I got access to a new program. I’m omitting the name because I want to focus on the idea more than the provider. The deal is, you pay $20/week for access to a specific model. This works out to about $80/month for one model. It’s quite expensive but not unreasonable if you compare it with Claude Pro max plan.
Here’s what I didn’t realize : I’m not getting Kimi K2.5. I’m not even getting a model. I’m getting a router — and I have no idea what model it actually routes to.

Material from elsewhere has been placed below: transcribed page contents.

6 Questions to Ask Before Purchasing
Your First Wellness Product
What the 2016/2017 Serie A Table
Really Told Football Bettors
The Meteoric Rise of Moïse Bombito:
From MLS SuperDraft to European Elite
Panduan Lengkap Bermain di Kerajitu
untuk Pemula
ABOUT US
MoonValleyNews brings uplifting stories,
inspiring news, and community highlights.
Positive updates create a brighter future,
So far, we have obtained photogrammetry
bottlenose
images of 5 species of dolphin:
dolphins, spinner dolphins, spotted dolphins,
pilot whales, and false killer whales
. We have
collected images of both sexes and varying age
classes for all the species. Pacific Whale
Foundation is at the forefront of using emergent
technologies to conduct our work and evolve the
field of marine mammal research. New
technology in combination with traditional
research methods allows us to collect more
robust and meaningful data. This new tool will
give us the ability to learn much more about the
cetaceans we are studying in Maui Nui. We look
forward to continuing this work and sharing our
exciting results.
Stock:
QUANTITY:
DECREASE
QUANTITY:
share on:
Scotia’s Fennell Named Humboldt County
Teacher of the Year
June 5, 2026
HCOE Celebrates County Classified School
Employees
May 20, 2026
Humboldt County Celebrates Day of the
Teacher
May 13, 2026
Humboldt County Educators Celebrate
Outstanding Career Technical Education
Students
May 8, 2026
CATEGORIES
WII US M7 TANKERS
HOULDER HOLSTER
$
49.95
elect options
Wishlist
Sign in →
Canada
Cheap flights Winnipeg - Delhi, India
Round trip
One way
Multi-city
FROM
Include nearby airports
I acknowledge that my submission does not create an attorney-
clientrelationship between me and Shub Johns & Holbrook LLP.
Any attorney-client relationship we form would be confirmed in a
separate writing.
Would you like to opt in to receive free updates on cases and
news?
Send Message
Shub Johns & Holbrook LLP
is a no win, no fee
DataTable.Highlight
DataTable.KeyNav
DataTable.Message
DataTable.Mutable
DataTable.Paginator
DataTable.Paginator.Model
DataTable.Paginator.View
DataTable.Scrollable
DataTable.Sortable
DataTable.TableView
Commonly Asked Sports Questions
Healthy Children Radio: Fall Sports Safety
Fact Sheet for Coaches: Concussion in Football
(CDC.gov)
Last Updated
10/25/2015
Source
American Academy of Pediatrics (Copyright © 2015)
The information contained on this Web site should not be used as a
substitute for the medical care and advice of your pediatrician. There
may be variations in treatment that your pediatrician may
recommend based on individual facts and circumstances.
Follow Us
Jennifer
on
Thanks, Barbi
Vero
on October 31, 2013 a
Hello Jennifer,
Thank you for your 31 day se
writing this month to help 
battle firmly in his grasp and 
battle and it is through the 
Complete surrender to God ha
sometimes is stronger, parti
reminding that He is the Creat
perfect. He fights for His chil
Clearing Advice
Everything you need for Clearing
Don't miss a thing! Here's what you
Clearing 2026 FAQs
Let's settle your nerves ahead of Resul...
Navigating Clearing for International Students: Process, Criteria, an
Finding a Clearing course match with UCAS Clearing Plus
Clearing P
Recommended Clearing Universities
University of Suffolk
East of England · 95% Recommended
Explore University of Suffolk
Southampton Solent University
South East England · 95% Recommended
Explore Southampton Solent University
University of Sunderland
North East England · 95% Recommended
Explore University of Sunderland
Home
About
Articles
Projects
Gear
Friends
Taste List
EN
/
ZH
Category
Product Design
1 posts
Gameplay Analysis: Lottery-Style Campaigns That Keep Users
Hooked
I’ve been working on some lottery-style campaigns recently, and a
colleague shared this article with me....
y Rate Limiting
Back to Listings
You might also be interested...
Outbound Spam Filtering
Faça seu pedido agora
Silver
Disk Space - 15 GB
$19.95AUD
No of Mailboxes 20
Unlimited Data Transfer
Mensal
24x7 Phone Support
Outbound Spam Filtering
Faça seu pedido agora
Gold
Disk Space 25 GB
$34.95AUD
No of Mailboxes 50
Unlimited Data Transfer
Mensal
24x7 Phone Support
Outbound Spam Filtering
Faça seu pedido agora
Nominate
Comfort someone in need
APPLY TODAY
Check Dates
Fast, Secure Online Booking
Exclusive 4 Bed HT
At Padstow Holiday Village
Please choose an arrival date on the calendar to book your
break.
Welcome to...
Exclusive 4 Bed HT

I started getting degraded performance during a new feature building session. The model was making mistakes and I was producing results that I myself would not. I expect the models to have at least my level of coding awareness and more. During this session I gave the model a few times to fix the issue but for some reason it couldn’t. That we I realised that I don’t actually know what kimi turbo was. I also realised that paying a flat rate means I’m giving up control.
Investigation.
The model ID in my session logs showed: .../kimi-k2p5-turbo. Notice that path: routers/ — not models/. I tried to look up the model page. It returned 404 Not Found. According to the provider’s site, they list routers as infrastructure to help you control the flow of requests to help you use he appropriate model for he job. This was not an elaborate research process, so my findings might be incorrect, however. I realised that I have no visibility. No control. No idea what I’m actually paying for. And this led to the idea looking back at my data for the last few weeks.
Here’s my data across all my sessions.
| Metric | Tokens |
|---|---|
| Input | 18.6M |
| Output | 1.5M |
| (about half benefits from caching) |
Now let’s compare what I’m paying vs. what I’d pay with token-based pricing:
| Model | Monthly | Yearly | Savings vs Subscription |
|---|---|---|---|
| Your Subscription | $80 | $960 | — |
| Kimi K2.5 (full) | $11 | $133 | $827/year |
| DeepSeek V3.2 | $10 | $125 | $835/year |
| Qwen3 Coder 480B | $10 | $124 | $836/year |
| Claude Sonnet 4 | $54 | $643 | $317/year |
I’m paying 7x more than I need to.
For $11/month token-based, I’d get:
- Kimi K2.5 (full 1T parameters, not behind a router)
- Transparent specs, published benchmarks
- The ability to switch to any other model
For $80/month subscription, I get:
- A router I don’t control
- No visibility into what model I’m actually using
- No way to compare alternatives
After processing this I knew what I had to do, but I still wanted to explore the idea of what subscriptions incentivize.
What Token-Based Pricing Does Differently
When you pay per token:
- Direct model access — Nomiddleman
- Transparent specs — Published parameters, context, benchmarks
- Easy switching — Try out models, keep the one that works
- Cost visibility — You see exactly what you use
- Tool Control - you get to choose which tools you use.
The Problem
When you pay a flat subscription, the provider’s incentives are obvious. Use the premium as efficiently as possible. This might not always mean degrading performance, but it could mean optimizations that do not benefit the user.
My session revealed the router model missed a critical bug:
- Wrote code that silently fell back instead of failing explicitly
- Didn’t verify the fix.
- Claimed “done” without testing.
- Argued instead of fixing when I pointed out the error
Was this the router routing to a smaller model? A quantized version? I don’t know. And that’s the problem.
When you don’t know what model you’re using, you can’t debug its behavior. You can’t say “this model is bad at verification, let me try another.” You’re locked into whatever the router gives you.
The Lesson
This isn’t about money. It’s about alignment. When providers optimize for subscription revenue, they optimize for lock-in and margin — not for your success. A router they control is a lever they can pull to reduce their costs without you knowing. When they optimize for token usage, they optimize for quality. The model that works best for you is the one you’ll keep using. Transparent access makes both sides honest.
We are also chasing better and better models that are more expensive without us really understanding how they will improve the work we already do. Paying per token keeps us focused on results. Paying more for slightly better results will have us thinking twice. Using raw pricing will also help us hone in our efficiency.
Unlike many of the AI experts online, I’m very new to all of this. I’m open to being corrected.